Data under study.

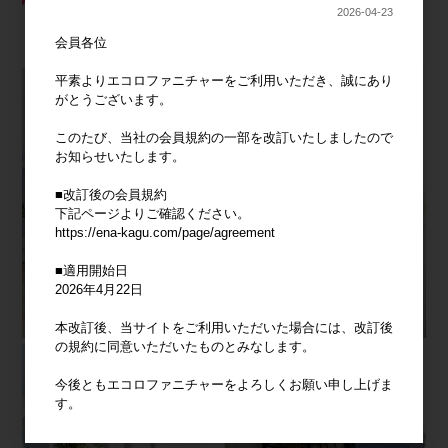
2026-04-23
会員各位
平素よりエコロファニチャーをご利用いただき、誠にあり
がとうございます。
このたび、当社の会員規約の一部を改訂いたしましたので
お知らせいたします。
■改訂後の会員規約
下記ページよりご確認ください。
https://ena-kagu.com/page/agreement
■適用開始日
2026年4月22日
本改訂後、当サイトをご利用いただいた場合には、改訂後
の規約に同意いただいたものとみなします。
今後ともエコロファニチャーをよろしくお願い申し上げま
す。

Instruction. Reproduce every line above character for character, leaving out the picture.

Result of this task.
2026-04-23
会員各位
平素よりエコロファニチャーをご利用いただき、誠にあり
がとうございます。
このたび、当社の会員規約の一部を改訂いたしましたので
お知らせいたします。
■改訂後の会員規約
下記ページよりご確認ください。
https://ena-kagu.com/page/agreement
■適用開始日
2026年4月22日
本改訂後、当サイトをご利用いただいた場合には、改訂後
の規約に同意いただいたものとみなします。
今後ともエコロファニチャーをよろしくお願い申し上げま
す。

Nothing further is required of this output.